There are varying reasons for this mass migration, from security concerns to cost. Regardless of the reason, there are common barriers to success that can make these data transfers difficult.
The simple fact is that while they all have “cloud” in the name, either literally or philosophically, they are different storage systems. While the human interface to these systems is often browser based, the way they operate, and their data transfer workflows can be quite different. They are also not intrinsically designed to communicate with each other. This often necessitates a two-hop transfer, from cloud storage A, down to local storage, and then up to cloud storage B. With the file sizes we deal with in the big data science community, this can be a time-consuming proposition.

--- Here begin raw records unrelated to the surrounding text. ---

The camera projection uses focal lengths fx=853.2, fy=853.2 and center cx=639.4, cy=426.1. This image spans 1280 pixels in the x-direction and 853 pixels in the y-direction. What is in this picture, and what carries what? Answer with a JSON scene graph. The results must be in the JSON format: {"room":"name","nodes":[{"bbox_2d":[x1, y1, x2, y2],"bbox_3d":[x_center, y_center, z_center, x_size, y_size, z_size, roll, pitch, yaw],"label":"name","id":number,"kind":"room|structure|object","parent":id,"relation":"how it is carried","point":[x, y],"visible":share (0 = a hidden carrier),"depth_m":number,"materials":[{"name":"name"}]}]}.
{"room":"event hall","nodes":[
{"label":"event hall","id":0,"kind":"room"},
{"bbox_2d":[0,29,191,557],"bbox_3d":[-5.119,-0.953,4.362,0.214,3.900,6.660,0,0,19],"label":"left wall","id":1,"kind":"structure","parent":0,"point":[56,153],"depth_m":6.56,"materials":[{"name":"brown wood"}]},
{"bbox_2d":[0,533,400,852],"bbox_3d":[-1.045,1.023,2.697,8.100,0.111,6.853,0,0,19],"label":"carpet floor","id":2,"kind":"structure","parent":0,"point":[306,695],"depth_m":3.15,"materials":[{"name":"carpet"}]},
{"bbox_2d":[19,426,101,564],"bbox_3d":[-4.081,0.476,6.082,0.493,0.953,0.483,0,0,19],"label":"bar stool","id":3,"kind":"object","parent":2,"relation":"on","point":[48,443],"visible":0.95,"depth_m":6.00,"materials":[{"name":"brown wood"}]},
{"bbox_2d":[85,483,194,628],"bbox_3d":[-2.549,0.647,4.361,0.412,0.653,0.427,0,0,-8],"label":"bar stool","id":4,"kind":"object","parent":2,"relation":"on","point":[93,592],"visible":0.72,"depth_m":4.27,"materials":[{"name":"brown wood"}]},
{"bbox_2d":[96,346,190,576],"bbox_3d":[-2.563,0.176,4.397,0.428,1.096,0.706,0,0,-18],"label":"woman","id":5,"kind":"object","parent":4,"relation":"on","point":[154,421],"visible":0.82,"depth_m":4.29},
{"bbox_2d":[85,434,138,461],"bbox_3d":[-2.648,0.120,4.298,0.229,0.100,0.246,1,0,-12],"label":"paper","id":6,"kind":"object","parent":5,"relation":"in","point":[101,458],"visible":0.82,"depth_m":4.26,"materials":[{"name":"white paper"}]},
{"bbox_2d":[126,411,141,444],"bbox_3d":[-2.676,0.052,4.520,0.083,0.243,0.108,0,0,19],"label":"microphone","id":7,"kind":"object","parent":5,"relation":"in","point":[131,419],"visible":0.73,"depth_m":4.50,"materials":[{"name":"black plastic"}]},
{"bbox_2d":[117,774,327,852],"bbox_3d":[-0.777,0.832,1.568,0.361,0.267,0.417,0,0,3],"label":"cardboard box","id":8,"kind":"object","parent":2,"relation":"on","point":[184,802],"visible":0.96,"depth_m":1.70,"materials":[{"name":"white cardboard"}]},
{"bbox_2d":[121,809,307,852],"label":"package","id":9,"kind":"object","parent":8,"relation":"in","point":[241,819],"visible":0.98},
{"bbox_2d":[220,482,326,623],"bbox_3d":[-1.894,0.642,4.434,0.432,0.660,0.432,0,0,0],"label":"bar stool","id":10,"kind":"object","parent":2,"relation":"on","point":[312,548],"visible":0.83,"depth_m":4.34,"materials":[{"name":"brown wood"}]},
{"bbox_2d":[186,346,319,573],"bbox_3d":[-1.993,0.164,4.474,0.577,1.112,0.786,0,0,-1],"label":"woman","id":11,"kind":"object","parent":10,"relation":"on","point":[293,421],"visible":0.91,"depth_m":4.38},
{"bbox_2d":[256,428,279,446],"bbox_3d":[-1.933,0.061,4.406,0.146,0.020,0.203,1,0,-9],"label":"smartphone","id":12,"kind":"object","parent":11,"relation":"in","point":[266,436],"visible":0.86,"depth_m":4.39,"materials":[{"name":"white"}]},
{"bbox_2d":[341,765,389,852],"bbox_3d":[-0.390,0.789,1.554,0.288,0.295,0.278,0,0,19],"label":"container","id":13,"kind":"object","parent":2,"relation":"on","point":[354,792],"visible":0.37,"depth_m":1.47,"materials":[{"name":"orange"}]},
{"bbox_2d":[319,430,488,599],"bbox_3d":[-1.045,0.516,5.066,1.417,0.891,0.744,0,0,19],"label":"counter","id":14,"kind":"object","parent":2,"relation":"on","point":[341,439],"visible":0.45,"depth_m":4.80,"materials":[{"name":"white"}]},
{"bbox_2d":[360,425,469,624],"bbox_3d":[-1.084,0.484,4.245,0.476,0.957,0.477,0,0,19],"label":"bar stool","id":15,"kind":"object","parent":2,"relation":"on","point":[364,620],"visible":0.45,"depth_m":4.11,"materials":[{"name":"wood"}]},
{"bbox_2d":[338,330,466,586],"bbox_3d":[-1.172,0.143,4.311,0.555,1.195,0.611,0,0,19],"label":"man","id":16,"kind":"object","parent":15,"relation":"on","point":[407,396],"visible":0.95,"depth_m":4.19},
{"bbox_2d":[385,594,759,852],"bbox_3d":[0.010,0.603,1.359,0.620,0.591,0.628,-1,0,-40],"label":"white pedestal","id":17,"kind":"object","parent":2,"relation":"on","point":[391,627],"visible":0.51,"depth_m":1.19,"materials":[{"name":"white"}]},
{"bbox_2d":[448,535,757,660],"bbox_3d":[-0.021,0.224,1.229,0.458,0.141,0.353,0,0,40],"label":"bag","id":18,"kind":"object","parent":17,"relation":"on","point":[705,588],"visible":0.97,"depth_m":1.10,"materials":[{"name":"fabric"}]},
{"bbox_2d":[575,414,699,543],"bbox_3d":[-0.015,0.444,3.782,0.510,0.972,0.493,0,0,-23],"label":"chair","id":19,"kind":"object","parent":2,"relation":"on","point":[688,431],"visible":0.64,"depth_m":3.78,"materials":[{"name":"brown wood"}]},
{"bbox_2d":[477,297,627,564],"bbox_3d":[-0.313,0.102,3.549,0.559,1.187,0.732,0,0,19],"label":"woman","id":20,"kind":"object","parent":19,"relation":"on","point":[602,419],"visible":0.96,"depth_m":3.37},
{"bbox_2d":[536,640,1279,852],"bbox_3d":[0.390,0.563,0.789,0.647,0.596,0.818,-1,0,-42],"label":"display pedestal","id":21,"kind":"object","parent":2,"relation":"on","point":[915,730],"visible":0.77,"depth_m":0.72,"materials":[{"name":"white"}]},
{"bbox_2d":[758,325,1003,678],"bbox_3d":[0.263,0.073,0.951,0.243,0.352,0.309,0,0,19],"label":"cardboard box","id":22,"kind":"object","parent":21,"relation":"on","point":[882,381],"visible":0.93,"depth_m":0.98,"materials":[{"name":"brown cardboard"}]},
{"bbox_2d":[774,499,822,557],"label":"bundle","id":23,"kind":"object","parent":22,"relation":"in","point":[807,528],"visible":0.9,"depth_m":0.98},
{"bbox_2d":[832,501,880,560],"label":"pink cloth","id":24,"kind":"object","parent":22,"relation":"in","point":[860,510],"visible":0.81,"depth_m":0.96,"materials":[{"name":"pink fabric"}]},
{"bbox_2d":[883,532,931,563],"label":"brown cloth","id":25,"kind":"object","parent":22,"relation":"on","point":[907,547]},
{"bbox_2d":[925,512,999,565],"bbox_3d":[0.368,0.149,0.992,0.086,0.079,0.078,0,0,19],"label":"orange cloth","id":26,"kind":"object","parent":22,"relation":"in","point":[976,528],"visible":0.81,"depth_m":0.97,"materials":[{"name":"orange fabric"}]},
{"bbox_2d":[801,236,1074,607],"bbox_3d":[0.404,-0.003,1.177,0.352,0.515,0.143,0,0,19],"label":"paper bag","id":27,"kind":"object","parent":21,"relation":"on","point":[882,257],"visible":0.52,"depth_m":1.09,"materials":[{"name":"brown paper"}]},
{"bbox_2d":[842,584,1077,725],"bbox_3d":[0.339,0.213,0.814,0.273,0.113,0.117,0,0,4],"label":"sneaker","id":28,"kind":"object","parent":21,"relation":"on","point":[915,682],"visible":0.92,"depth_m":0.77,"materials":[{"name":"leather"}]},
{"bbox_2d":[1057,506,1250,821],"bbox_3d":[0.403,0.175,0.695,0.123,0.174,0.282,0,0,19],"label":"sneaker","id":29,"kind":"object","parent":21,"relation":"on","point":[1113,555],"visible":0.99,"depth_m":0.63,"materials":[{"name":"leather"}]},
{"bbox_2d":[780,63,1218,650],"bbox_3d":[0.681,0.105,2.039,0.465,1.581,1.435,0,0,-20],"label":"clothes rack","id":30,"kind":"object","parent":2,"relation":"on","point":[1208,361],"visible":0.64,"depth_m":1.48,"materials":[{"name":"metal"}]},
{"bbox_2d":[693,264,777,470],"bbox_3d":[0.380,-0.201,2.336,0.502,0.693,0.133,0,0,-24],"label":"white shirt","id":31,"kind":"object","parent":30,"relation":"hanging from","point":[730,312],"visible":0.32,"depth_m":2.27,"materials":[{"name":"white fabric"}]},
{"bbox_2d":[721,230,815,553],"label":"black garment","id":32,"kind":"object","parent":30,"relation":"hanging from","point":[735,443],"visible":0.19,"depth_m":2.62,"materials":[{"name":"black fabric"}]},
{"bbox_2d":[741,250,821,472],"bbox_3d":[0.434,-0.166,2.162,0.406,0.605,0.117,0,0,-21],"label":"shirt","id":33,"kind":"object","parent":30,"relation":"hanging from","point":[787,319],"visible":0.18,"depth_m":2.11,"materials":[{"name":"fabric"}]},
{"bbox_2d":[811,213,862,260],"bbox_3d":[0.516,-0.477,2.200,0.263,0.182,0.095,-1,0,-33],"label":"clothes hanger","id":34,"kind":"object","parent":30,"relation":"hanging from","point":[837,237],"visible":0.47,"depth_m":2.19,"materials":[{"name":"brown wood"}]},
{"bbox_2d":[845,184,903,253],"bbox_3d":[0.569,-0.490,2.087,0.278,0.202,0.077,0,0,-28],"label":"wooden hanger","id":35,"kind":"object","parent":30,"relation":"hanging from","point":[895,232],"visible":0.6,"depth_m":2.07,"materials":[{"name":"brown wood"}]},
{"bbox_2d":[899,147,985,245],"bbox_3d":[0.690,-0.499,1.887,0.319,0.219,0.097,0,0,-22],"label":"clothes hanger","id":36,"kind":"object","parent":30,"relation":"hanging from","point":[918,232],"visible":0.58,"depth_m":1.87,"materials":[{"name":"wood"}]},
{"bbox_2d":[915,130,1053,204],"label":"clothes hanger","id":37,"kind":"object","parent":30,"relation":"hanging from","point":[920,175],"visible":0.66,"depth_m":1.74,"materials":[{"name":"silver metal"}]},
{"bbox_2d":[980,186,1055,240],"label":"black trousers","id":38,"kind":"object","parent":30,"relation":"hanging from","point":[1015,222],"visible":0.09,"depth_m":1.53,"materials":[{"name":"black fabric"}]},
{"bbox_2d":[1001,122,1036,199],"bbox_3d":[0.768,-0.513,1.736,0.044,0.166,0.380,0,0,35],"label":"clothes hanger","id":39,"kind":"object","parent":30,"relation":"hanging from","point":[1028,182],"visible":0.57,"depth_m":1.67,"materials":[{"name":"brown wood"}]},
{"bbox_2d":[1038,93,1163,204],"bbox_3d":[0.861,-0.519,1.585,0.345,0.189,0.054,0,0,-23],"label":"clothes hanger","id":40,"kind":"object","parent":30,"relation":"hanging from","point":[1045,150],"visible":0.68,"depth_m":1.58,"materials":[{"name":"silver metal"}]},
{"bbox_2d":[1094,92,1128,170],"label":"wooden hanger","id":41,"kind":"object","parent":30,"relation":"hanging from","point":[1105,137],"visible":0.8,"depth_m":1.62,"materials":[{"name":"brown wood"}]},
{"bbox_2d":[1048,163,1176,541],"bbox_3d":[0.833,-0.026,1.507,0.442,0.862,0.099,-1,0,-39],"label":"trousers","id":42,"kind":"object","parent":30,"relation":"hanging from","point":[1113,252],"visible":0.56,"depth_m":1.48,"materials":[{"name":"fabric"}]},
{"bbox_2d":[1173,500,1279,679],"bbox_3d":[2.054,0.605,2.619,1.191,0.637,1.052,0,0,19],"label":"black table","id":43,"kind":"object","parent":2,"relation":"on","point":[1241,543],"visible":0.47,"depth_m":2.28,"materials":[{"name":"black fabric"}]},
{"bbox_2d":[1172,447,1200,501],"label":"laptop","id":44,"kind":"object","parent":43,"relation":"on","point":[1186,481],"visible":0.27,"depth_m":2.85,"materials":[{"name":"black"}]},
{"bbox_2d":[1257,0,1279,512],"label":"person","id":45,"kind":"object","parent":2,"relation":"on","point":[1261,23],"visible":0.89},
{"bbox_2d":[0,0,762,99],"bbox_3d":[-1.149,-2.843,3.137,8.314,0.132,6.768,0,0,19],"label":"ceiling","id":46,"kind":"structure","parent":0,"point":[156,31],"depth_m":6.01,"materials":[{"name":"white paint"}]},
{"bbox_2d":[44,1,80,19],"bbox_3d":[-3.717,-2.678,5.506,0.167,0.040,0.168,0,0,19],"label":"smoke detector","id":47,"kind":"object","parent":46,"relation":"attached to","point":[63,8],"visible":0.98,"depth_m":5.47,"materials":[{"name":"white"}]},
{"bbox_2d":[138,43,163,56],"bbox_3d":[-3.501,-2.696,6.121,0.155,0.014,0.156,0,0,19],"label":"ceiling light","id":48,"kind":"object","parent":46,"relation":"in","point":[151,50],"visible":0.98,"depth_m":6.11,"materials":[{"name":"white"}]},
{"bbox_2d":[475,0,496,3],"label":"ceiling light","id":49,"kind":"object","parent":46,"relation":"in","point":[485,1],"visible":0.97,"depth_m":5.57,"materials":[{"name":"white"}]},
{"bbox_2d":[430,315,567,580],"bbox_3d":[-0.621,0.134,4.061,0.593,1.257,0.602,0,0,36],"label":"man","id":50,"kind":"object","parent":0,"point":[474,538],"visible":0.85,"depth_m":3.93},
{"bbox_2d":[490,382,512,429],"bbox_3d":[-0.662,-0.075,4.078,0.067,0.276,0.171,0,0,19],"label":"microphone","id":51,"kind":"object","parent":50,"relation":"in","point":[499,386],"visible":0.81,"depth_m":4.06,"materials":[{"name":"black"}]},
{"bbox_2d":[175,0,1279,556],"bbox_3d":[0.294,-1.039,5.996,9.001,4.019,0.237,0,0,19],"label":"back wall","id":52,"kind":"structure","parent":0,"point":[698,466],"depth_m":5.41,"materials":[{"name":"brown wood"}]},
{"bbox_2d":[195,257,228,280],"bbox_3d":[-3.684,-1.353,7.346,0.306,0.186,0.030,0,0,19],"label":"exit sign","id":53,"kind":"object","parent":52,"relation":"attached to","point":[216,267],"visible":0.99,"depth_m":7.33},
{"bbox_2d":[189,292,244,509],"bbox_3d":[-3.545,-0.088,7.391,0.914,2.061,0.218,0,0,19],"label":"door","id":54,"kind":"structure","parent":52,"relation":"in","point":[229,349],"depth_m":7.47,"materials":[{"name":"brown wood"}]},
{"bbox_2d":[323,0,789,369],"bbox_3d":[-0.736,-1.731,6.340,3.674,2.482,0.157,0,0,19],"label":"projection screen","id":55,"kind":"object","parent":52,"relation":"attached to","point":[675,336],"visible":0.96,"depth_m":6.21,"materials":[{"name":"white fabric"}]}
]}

Globus has a connector for nearly every popular cloud storage out there. This allows for seamless abstraction of those storage types as a Globus Collection. The real beauty of this solution is that regardless of the storage type, they all look like one thing to the Globus Web App (and the CLI and API as well) and therefore present themselves to the user the same way. No need to fish around for a specific app to connect to that storage or remember how a particular workflow functions, all storage systems are Globus collections and Globus Transfer functions in the way Globus users are familiar with.
When Globus Connect Server is abstracting storage (and if the storage appears as a Globus Collection it would be) the Globus Service (the component a user is interacting with as they use the Globus Web App) will be the orchestrator of the transfer and will initiate a connection directly between the Globus Collections allowing them to communicate and transfer files in a seamless interoperable way. No two-hop transfer, no attempting to match disparate transfer protocols, it just works.
Cloud storage providers often throttle transfers. This can take the form of bandwidth limiting or only allowing a certain amount of data within a specific time period and completely halting the transfer until that time period expires. Depending on the method of transfer, this can mean complete failure or the need to constantly babysit the transfer to ensure success.
With Globus the reliability aspects that ensure data integrity such as checksum and restart on failure, while not unique to cloud storage, apply here as well. With the fire-and-forget model, you'll get an email when the transfer successfully completes. Head out to dinner or a movie and let Globus be your big data babysitter.
When it comes to data migration between cloud stores en-masse, sit back and relax, let Globus do the flying. We may not be earning those frequent flier miles these days, but at least our data can.